BEGIN SOURCE INFORMATION

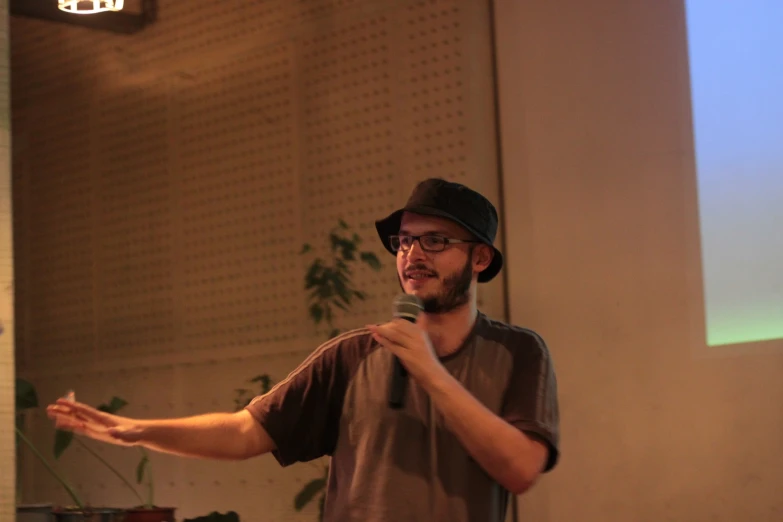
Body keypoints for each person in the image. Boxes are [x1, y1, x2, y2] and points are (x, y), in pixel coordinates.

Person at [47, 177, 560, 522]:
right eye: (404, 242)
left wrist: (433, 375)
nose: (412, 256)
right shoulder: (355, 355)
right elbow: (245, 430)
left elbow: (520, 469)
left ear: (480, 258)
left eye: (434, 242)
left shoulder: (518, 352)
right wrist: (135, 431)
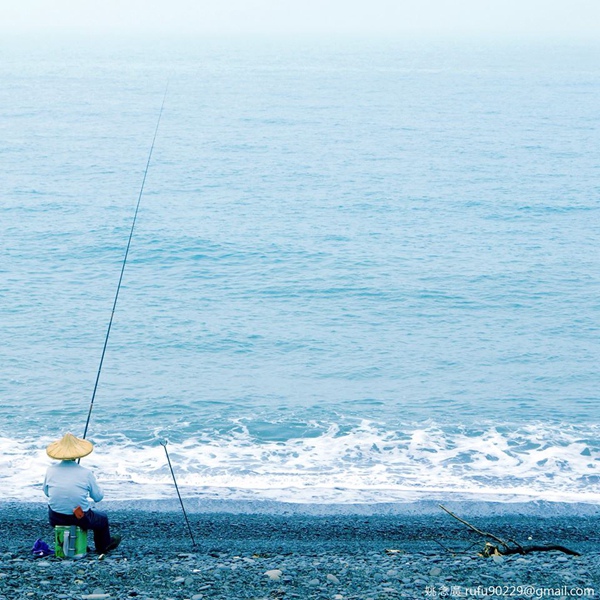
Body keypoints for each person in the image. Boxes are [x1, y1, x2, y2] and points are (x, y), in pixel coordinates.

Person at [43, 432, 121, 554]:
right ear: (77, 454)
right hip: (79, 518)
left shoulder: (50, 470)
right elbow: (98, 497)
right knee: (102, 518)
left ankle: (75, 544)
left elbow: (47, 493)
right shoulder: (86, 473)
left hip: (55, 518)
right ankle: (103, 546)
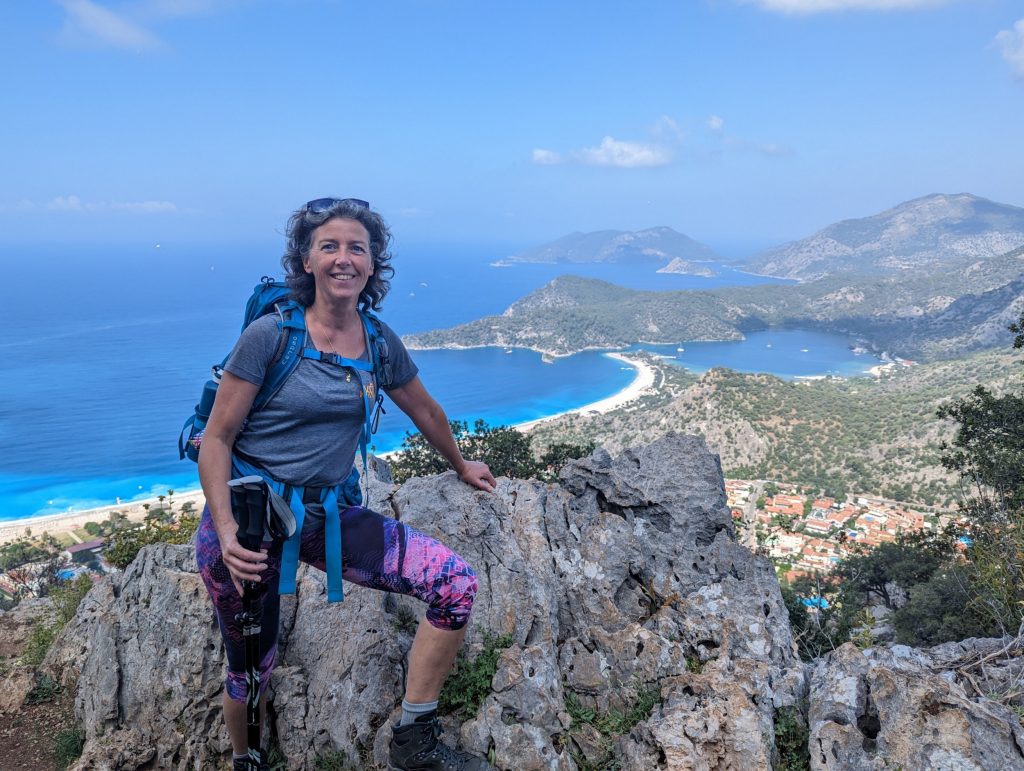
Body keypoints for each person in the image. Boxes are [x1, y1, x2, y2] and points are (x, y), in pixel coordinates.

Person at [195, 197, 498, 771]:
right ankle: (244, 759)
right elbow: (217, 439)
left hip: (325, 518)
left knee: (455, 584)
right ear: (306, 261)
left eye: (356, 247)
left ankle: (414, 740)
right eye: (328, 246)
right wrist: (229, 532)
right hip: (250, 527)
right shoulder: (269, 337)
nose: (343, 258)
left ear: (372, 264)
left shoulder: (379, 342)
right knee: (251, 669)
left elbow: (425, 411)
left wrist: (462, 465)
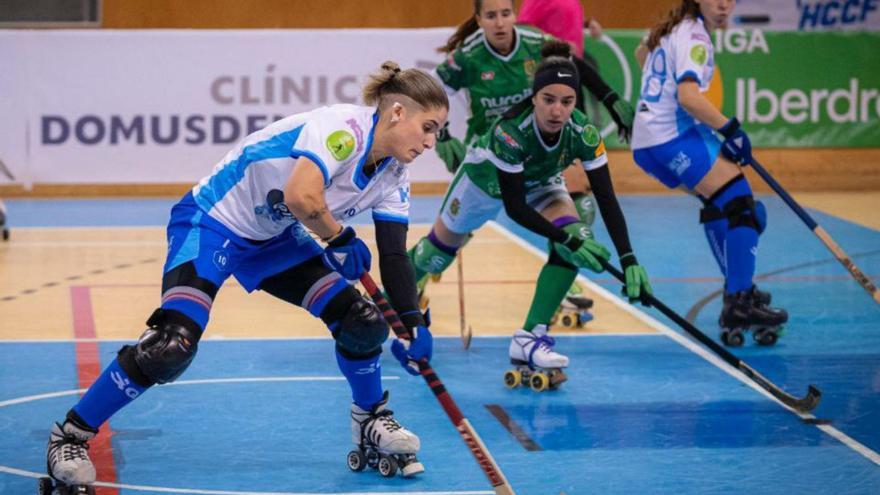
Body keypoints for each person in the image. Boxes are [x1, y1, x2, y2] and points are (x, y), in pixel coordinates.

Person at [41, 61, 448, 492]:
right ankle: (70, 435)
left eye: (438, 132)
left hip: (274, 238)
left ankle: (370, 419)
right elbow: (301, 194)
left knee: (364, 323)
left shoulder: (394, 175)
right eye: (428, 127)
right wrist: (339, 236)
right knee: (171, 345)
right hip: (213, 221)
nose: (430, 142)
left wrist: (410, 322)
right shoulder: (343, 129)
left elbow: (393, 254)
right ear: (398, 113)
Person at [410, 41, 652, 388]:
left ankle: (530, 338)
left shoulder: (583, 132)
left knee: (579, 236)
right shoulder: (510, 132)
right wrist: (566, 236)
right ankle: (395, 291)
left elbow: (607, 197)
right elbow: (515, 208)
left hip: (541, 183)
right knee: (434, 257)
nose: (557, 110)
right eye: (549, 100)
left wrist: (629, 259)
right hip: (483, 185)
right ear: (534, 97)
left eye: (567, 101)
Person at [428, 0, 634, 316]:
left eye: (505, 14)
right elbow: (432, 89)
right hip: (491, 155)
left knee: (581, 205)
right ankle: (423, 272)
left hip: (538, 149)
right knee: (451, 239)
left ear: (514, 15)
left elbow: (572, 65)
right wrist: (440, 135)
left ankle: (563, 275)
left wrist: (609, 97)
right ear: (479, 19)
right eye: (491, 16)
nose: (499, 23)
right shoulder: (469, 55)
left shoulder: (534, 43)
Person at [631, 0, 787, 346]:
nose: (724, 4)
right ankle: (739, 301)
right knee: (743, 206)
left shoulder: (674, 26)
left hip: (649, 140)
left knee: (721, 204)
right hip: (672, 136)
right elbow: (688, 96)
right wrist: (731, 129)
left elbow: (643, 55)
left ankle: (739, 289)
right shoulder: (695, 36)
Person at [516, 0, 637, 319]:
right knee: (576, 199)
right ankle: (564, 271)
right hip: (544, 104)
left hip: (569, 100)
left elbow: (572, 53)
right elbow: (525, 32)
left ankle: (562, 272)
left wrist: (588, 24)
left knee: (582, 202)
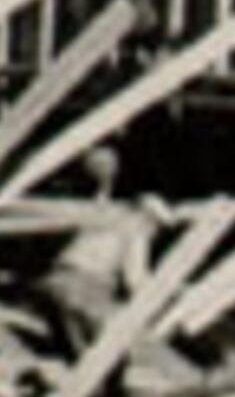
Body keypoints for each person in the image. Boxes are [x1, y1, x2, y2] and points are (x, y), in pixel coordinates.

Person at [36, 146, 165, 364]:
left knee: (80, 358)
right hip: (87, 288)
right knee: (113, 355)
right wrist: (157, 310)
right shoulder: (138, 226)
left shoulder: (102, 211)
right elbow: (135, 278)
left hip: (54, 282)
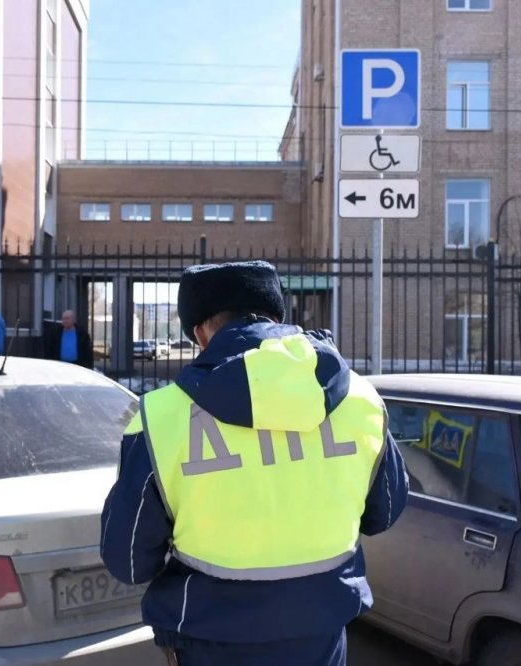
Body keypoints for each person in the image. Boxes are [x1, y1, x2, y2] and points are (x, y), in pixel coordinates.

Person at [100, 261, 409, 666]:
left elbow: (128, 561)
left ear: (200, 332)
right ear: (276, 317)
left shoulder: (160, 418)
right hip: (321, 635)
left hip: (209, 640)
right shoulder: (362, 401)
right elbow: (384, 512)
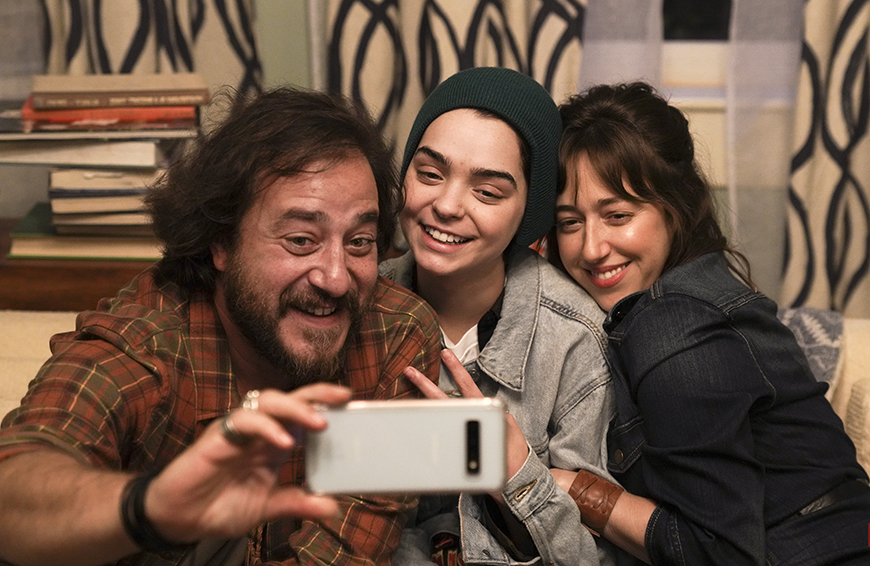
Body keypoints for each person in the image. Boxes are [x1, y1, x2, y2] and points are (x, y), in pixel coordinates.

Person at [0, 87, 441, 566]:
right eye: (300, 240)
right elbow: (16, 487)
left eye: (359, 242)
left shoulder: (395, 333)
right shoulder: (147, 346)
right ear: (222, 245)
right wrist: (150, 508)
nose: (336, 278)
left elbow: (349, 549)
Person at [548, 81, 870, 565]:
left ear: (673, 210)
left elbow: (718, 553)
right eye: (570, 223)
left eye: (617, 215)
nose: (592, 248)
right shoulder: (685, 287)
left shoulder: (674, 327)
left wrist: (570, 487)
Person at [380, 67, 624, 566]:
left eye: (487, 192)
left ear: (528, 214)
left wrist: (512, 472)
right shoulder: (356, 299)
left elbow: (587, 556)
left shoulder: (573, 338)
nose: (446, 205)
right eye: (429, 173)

END SOURCE INFORMATION
BEGIN SOURCE INFORMATION

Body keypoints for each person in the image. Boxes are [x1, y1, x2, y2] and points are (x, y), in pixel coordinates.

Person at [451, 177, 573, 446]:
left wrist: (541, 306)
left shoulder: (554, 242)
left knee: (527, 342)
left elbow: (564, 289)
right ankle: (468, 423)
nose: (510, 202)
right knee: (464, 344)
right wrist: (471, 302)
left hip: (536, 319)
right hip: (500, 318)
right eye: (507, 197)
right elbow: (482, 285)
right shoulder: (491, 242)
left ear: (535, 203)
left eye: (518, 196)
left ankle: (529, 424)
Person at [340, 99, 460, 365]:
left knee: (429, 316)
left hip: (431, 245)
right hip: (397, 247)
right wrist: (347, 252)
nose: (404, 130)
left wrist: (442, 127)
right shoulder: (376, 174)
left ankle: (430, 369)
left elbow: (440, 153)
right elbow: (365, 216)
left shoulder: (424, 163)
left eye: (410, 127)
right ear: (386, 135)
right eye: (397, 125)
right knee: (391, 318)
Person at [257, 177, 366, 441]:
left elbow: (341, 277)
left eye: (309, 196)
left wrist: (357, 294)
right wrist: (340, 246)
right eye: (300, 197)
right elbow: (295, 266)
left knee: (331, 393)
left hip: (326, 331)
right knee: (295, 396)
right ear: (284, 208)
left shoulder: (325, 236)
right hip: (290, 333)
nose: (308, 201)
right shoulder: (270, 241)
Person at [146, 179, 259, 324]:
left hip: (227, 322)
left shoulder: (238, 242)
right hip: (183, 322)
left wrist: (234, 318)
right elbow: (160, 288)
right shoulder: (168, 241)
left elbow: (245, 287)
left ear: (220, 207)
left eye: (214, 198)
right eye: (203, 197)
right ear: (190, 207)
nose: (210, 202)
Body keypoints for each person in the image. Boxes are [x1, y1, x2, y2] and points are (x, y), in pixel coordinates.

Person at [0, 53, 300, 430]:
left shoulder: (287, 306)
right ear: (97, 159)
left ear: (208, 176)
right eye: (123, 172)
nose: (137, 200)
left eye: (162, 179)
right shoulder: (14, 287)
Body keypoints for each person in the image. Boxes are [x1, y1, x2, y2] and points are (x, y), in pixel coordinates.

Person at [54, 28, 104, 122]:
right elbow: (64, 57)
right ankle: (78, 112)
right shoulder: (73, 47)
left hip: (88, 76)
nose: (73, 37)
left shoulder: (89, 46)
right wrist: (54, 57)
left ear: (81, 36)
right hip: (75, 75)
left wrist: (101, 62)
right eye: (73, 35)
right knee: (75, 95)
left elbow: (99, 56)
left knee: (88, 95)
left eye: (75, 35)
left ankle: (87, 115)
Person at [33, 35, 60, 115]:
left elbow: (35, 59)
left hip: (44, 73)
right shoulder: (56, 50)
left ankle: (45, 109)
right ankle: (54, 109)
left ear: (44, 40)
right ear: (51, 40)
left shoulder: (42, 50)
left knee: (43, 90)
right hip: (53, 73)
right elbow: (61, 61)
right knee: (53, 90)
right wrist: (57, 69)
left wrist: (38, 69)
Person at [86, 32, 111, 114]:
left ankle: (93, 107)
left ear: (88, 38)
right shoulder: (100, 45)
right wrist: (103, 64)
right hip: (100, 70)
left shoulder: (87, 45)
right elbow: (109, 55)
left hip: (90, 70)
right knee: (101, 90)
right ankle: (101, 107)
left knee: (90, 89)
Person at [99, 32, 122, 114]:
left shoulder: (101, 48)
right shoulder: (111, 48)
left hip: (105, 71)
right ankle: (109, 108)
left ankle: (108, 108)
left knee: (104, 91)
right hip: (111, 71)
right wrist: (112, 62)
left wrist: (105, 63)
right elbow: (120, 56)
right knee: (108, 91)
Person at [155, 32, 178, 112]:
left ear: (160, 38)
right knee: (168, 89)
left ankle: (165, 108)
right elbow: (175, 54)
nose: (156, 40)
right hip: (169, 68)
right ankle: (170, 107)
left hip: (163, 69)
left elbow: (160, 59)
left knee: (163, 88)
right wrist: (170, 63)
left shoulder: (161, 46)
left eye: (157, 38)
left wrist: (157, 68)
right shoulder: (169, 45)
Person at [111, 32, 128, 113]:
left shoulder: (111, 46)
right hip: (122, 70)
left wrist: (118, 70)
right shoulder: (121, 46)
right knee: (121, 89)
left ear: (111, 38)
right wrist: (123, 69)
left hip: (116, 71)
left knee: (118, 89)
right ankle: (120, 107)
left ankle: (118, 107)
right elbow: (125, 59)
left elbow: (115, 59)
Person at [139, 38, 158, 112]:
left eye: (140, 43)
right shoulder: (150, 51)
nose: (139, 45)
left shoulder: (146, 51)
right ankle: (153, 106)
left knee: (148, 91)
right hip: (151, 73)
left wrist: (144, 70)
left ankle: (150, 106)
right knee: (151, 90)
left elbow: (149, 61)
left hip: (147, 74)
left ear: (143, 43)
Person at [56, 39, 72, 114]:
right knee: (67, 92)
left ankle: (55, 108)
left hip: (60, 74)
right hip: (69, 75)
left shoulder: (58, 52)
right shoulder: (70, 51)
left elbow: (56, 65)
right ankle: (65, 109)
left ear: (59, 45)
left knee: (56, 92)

END SOURCE INFORMATION
BEGIN SOURCE INFORMATION

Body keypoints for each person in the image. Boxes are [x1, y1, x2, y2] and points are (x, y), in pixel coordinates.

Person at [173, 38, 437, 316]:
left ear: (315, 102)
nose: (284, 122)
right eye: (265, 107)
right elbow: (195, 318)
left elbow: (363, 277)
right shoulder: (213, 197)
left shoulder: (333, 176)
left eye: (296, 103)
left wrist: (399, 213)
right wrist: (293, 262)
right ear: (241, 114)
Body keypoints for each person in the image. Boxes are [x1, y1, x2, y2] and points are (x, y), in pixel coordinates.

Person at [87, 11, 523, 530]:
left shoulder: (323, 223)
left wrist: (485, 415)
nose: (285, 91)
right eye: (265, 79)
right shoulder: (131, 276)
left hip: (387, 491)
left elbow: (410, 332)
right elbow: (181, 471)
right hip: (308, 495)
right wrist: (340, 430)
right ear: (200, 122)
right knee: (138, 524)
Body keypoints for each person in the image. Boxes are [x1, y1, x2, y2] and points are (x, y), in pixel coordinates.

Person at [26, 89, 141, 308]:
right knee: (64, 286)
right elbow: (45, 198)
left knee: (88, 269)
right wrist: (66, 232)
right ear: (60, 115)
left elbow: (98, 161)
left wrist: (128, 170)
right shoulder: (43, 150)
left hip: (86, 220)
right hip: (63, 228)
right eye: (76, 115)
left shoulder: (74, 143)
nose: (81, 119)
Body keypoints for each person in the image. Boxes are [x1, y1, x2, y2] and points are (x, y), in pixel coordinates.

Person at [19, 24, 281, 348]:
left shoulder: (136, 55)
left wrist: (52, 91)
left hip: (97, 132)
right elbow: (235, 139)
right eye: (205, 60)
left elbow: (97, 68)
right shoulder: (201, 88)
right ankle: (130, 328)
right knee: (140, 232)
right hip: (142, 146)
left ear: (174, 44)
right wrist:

END SOURCE INFORMATION

• _TASK DIRECTIONS_
Only one part of the material above is to be transcribed, namely the lines starting with the line that has "right wrist: (54, 57)" and going on through the line that has "left knee: (90, 89)", exactly as they stand.

• _EXERCISE OUTPUT_
right wrist: (54, 57)
left ear: (81, 36)
right hip: (75, 75)
left wrist: (101, 62)
right eye: (73, 35)
right knee: (75, 95)
left elbow: (99, 56)
left knee: (88, 95)
left eye: (75, 35)
left ankle: (87, 115)
Person at [33, 35, 60, 115]:
left elbow: (35, 59)
left hip: (44, 73)
right shoulder: (56, 50)
left ankle: (45, 109)
right ankle: (54, 109)
left ear: (44, 40)
right ear: (51, 40)
left shoulder: (42, 50)
left knee: (43, 90)
right hip: (53, 73)
right elbow: (61, 61)
right knee: (53, 90)
right wrist: (57, 69)
left wrist: (38, 69)
Person at [86, 32, 111, 114]:
left ankle: (93, 107)
left ear: (88, 38)
right shoulder: (100, 45)
right wrist: (103, 64)
right hip: (100, 70)
left shoulder: (87, 45)
right elbow: (109, 55)
left hip: (90, 70)
right knee: (101, 90)
right ankle: (101, 107)
left knee: (90, 89)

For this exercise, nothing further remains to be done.